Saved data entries
# # # # # # #
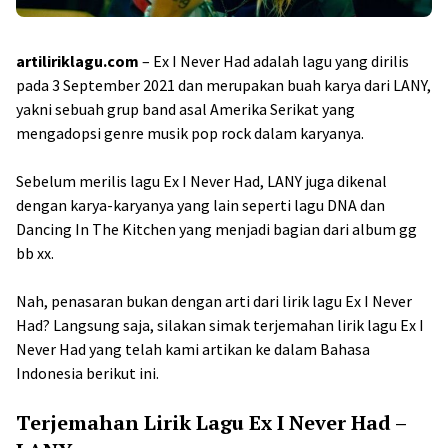
artiliriklagu.com
– Ex I Never Had adalah lagu yang dirilis
pada 3 September 2021 dan merupakan buah karya dari LANY,
yakni sebuah grup band asal Amerika Serikat yang
mengadopsi genre musik pop rock dalam karyanya.
Sebelum merilis lagu Ex I Never Had, LANY juga dikenal
dengan karya-karyanya yang lain seperti lagu DNA dan
Dancing In The Kitchen yang menjadi bagian dari album gg
bb xx.
Nah, penasaran bukan dengan arti dari lirik lagu Ex I Never
Had? Langsung saja, silakan simak terjemahan lirik lagu Ex I
Never Had yang telah kami artikan ke dalam Bahasa
Indonesia berikut ini.
Terjemahan Lirik Lagu Ex I Never Had –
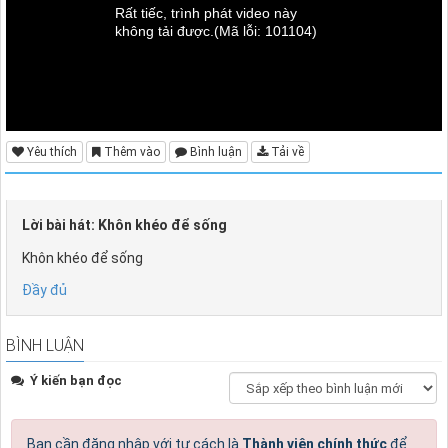
Rất tiếc, trình phát video này
không tải được.
(Mã lỗi: 101104)
Yêu thích
Thêm vào
Bình luận
Tải về
Lời bài hát: Khôn khéo để sống
Khôn khéo để sống
Đầy đủ
BÌNH LUẬN
Ý kiến bạn đọc
Bạn cần đăng nhập với tư cách là
Thành viên chính thức
để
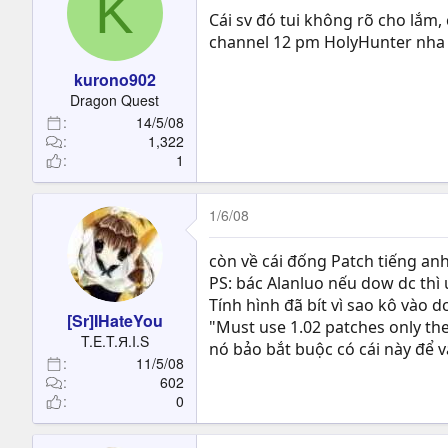
K
Cái sv đó tui không rõ cho lắm, 
channel 12 pm HolyHunter nha
kurono902
Dragon Quest
14/5/08
1,322
1
1/6/08
còn về cái đống Patch tiếng an
PS: bác Alanluo nếu dow dc thì u
Tính hình đã bít vì sao kô vào 
[Sr]IHateYou
"Must use 1.02 patches only th
T.E.T.Я.I.S
nó bảo bắt buộc có cái này để 
11/5/08
602
0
# # # # # # #
What is expected - Take the lines above starting at the one containing "Never Had yang" and ending at the one containing "còn về cái đống Patch tiếng an", and print them again exactly, without pictures.

Solution to the problem -
Never Had yang telah kami artikan ke dalam Bahasa
Indonesia berikut ini.
Terjemahan Lirik Lagu Ex I Never Had –
Rất tiếc, trình phát video này
không tải được.
(Mã lỗi: 101104)
Yêu thích
Thêm vào
Bình luận
Tải về
Lời bài hát: Khôn khéo để sống
Khôn khéo để sống
Đầy đủ
BÌNH LUẬN
Ý kiến bạn đọc
Bạn cần đăng nhập với tư cách là
Thành viên chính thức
để
K
Cái sv đó tui không rõ cho lắm, 
channel 12 pm HolyHunter nha
kurono902
Dragon Quest
14/5/08
1,322
1
1/6/08
còn về cái đống Patch tiếng an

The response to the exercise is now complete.